### WHAT TO DO
State only the number of lines in the rows below that contain the string "gratuit", treating uppercase and lowercase letters as distinct.

### SOURCE RECORDS
═══

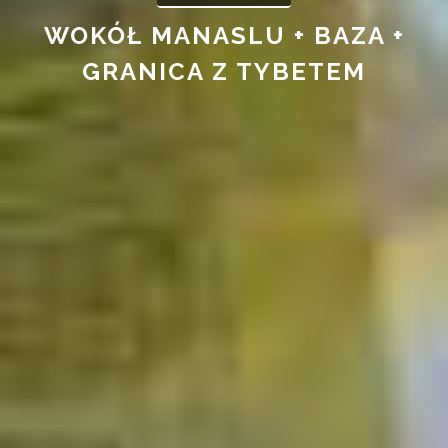
WOKÓŁ MANASLU + BAZA +
GRANICA Z TYBETEM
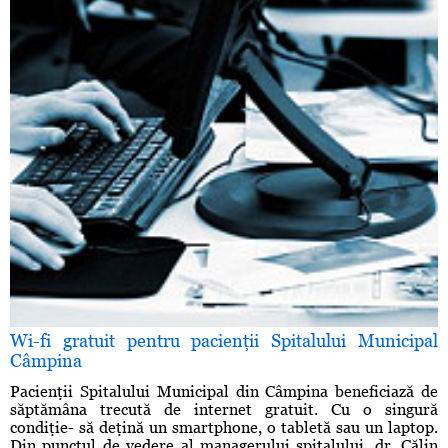
Wi-fi gratuit pentru pacienţii Spitalului Municipal
Câmpina
Pacienţii Spitalului Municipal din Câmpina beneficiază de
săptămâna trecută de internet gratuit. Cu o singură
condiţie- să deţină un smartphone, o tabletă sau un laptop.
Din punctul de vedere al managerului spitalului, dr. Călin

═══

### ANSWER TO THE EXERCISE
2